Sucking Is Part Of The Process

Have you ever starting learning something new and then abandoned it? Probably. The question is, “Why do we do that and how do we stop?”

Last week I was working with a company on their listing presentation. I had just finished demonstrating the process start to finish and now it was the agent’s turn to practice.

Immediately a couple of them starting remarking that they felt their way of doing a listing presentation was fine…no need to add a new way! After asking them a couple of questions, I quickly realized their way of doing a listing presentation was not working.

Hmmm…so why the resistance to a new way that works?

The answer lies in Maslow’s Stages of Learning.

The 4 Stages of Learning are described as….

Stage 1: Unconsciously incompetent – In other words, you don’t know what you don’t know. This was the agent prior to coming to the class.

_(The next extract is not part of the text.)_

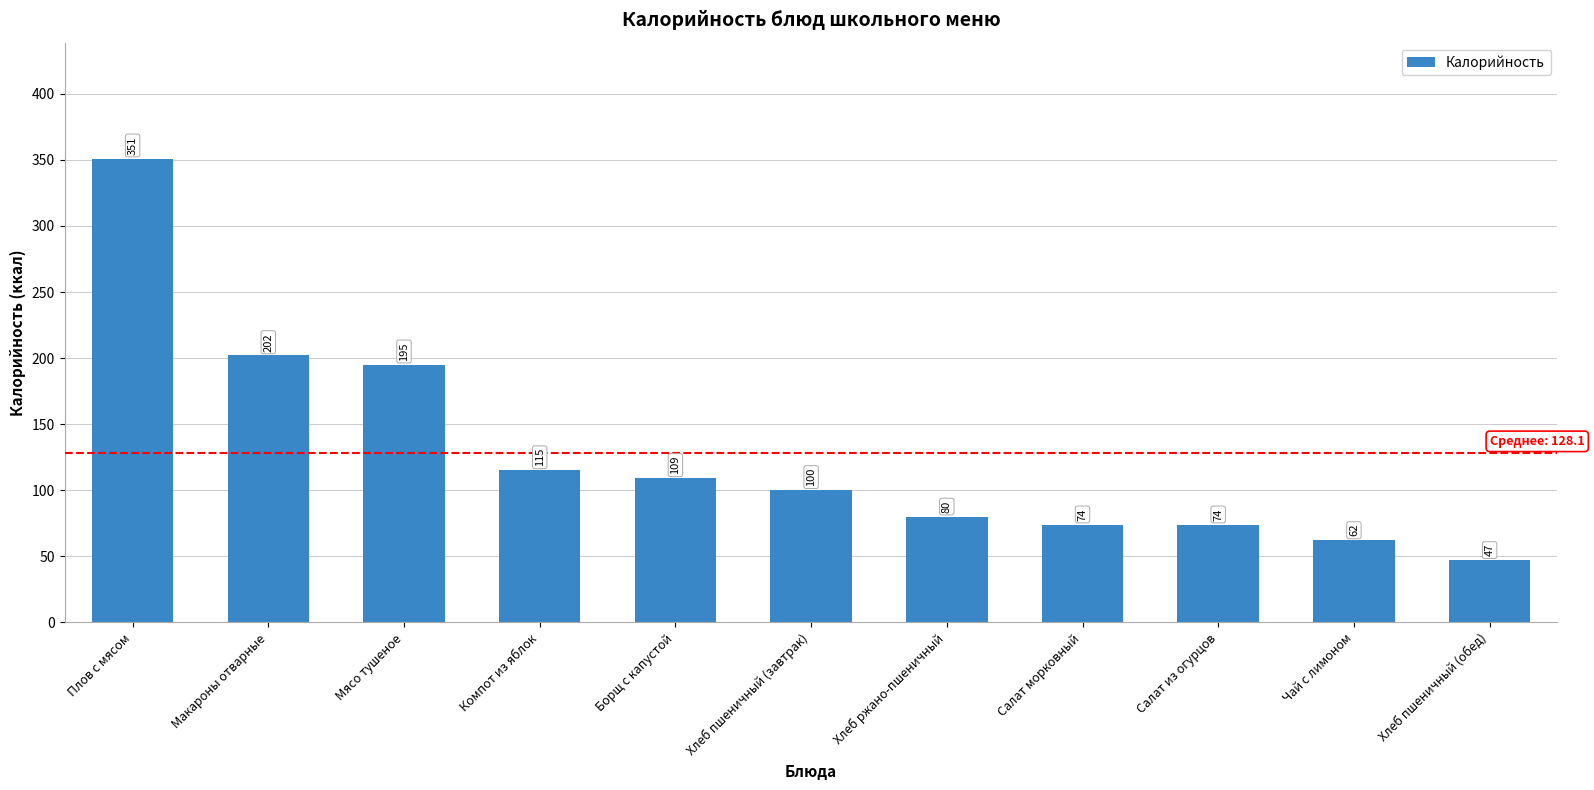

Which label corresponds to the smallest value in the chart?

Хлеб пшеничный (обед)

Stage 2: Consciously incompetent – Now there is a realization of other information. For example, a different way of completing a listing presentation. BUT has they attempt to implement this information it feels uncomfortable (mainly because they aren’t good at it yet) and they reject the new information as “not for me” and call fall back to the comfortable.

Stage 3: Consciously competent – In this stage a person has persevered through Stage 2 and now using that information (i.e. a new listing presentation) feels good, BUT they must think about it as they do it.

Stage 4: Unconsciously competent or mastery – Using the new information feels natural.

As you might have guessed, Stage 2 is the answer to why we abandon a new (and perhaps better) way of doing something.

Why? Because in the beginning we suck, and it feels bad. Our brains will always try to correct this problem and often its method is to justify that how we do it now works.

How do you change this? First, accept that sucking is part of the process and is indeed the path to mastery. How do you accelerate up the steps? Practice.

Practice with kids, practice with significant others, practice with the dog, practice in the shower, practice while driving. Just practice.

This is particularly important as a real estate agent because our words are one of our greatest assets and being good at explaining information is critical. So, practice.